24.07.2011
«Хорошая детская» в России разрушена. Огни елок гаснут…
С упоением обсуждаем мелкие знаки конца света. Те, конечно, что проступают на другом конце света. На стенах других, крепких и богатых, слобод global village.
В шведском детском саду пытаются выкурить из обихода местоимения «он» и «она» — чтобы уж ничто не мешало равноправию полов и не укрепляло в детях замшелые гендерные стереотипы. Во Франции предложено заменить слова «мать» и «отец» универсальным словом «родитель». Натурально, с тою же целью: отправить гендерные стереотипы на свалку истории.
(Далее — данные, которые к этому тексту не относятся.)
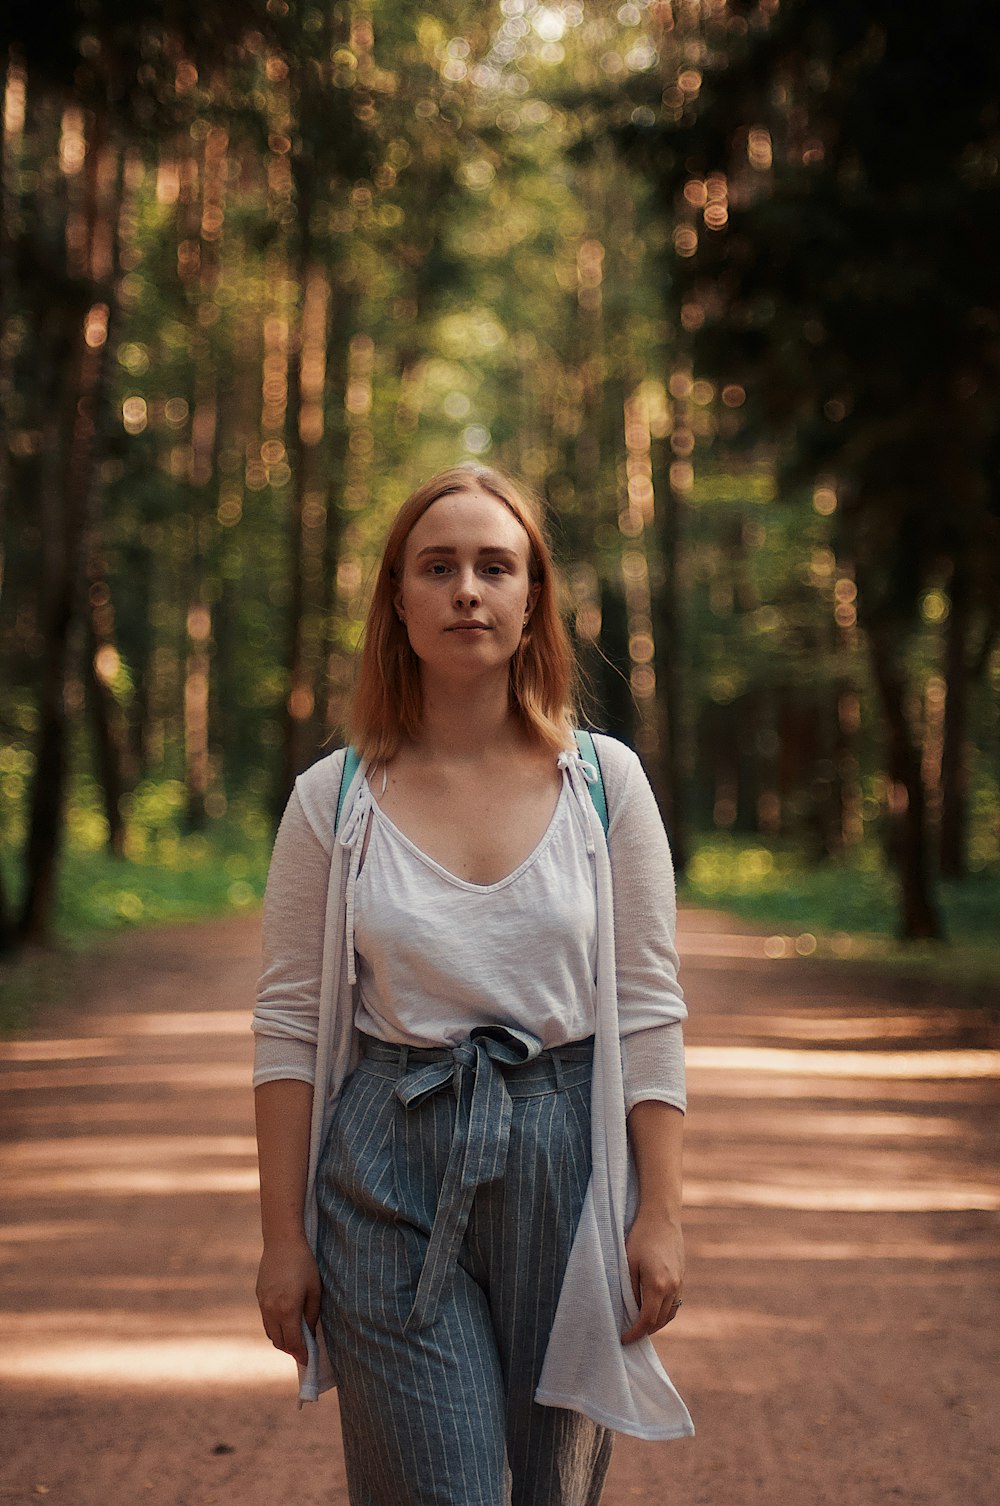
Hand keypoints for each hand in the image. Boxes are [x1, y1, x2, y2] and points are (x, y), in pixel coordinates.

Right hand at [256, 1234, 321, 1366]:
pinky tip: (285, 1320)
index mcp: (287, 1309)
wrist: (282, 1241)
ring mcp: (263, 1303)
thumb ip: (312, 1314)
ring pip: (270, 1332)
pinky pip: (266, 1319)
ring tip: (295, 1336)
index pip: (293, 1342)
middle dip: (291, 1349)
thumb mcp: (315, 1289)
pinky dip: (275, 1326)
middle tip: (303, 1349)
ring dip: (282, 1339)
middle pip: (279, 1342)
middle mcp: (271, 1310)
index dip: (301, 1354)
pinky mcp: (259, 1296)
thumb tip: (310, 1333)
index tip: (308, 1360)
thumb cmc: (304, 1263)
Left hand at [621, 1210, 683, 1344]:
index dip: (635, 1333)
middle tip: (630, 1335)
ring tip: (641, 1327)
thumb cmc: (640, 1237)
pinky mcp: (682, 1277)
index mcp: (657, 1285)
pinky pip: (675, 1303)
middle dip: (645, 1331)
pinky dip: (664, 1312)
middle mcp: (672, 1287)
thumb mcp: (628, 1263)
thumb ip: (630, 1290)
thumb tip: (630, 1311)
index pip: (646, 1320)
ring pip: (669, 1314)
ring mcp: (679, 1283)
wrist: (662, 1217)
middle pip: (660, 1321)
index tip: (624, 1340)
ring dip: (656, 1323)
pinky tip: (653, 1310)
В США явно выходит из обихода вся рождественская мишура, кроме распродаж. Елок «в публичных местах» все меньше: политкорректность и равноправие мировых религий обходятся с рождественской звездой на верхушке и ангелочками на ветвях так же сурово, как большевики в СССР 1920-х.
А в Германии еще в начале 1990-х число «одиночных домохозяйств» сравнялось с числом семейных.
Все это связано в единый жестокий узел: стирание граней между матерью и отцом, погасшие огни елок, ценности цивилизации, которые некому и незачем транслировать. Все напоминает последние века Рима, когда на форуме к изваяниям олимпийцев добавились статуи всех богов завоеванных земель (своеобразная политкорректность античного распада!). В особую моду вошла Кибела: она была очень sexy и bloodythirsty (до «Криминального чтива» оставались тысячелетия, но запрос уже витал в воздухе). В это же время коренные римлянки почти перестали рожать: оно и больно, и хлопотно. Причинно-следственную связь событий отмечали в XIX веке самые почтенные историки распада Римской империи.
А у России и тут свой особый путь. И запас прочности — меньше. Много меньше.
…Что нам битва братьев наших во Христе с понятиями «мать» и «отец», ежели к началу XXI века (по данным коллектива демографов под руководством А.Г. Вишневского) на одну женщину 18—30 лет приходилось 0,28 ребенка? Если на сей день, в годы лютой борьбы за подъем рождаемости, в Москве осталось десять «казенных» женских консультаций? (Хотя каждая будущая мать по-прежнему их обязана посещать.)
Говорят, очереди в консультациях немереные, но зато очень светские: рожать решаются в самом социально скромном случае преуспевающие семьи профессионалов-яппи.
И, похоже, так редок, случаен, разрознен слой семей с детьми, что об особой российской культуре детства XXI века не стоит и говорить. Ее некому выработать.
Что-то похожее отмечали социологи чтения еще лет десять назад, говоря об аудитории «толстых журналов». Тиражи их за несколько лет упали в сорок раз. Б.В. Дубин тогда писал: представьте себе город с миллионным населением, где после бомбежки осталось 25 000 душ. Это другое агрегатное состояние населения и социальных связей.
С аудиторией «Сказки о царе Салтане», «Серебряных коньков», «Моей первой русской истории» и «Занимательной физики» происходит то же, что с читателями «Нового мира»?
Культура «хорошей детской» и стандарт «хорошей семьи» в России почти развеяны. Их некому поддерживать, подпитывать, обновлять. Семей как таковых слишком мало?
Формы и нормы хорошей семьи, какой она была в России 1900-х, давно разбиты. Но в конце советского периода миллионы семей строили — по доброй воле, заметим! — обновленный образец. С журналом «Юный техник», необъятными «макулатурными» тиражами Милна и Киплинга, школьными походами в ТЮЗ и Третьяковку, индустрией детской научно-популярной книги (включая комментарий к «Онегину» Лотмана и книгу Эйдельмана о Лицее) и социальным движением «школ юных медиков», физиков и лириков при вузах, со всенародным культом Пушкина (тогда он казался смешон!) и всенародным кино про Петра Великого, гардемаринов и декабристов.
Правда, все это оказалось не проч¬нее хрущобных стенок. Мы и развалили-с.
Между тем — именно с «хорошей детской» начинается национальная безопасность. Именно там из уст отца и бабушки, незаметно для себя (да и для старших) ребенок впитывает первые и самые глубокие представления о том, почему, собственно, мы живем здесь. Почему мы живем так. И что, в случае чего, защищаем.
И эта «хорошая детская» всегда, как ни странно, имеет четкое национальное лицо.
С «хорошей детской» начинается общепринятая система ценностей. И качество населения, строго говоря. В 1970—1980-х потребность в этом носилась над СССР.
Сейчас убита и потребность. Осталась черная дыра ценностного вакуума.
Ее не закрыть никакой программой, никаким «национальным стандартом» (хотя самая казенная программа, кажется, была бы лучше, чем ничто). Но нация, которая считает себя живой и собирается жить дальше, не может смиряться с этой черной дырой.
Да и просто-напросто — не выживет в ее излучении. Разбредется и растворится.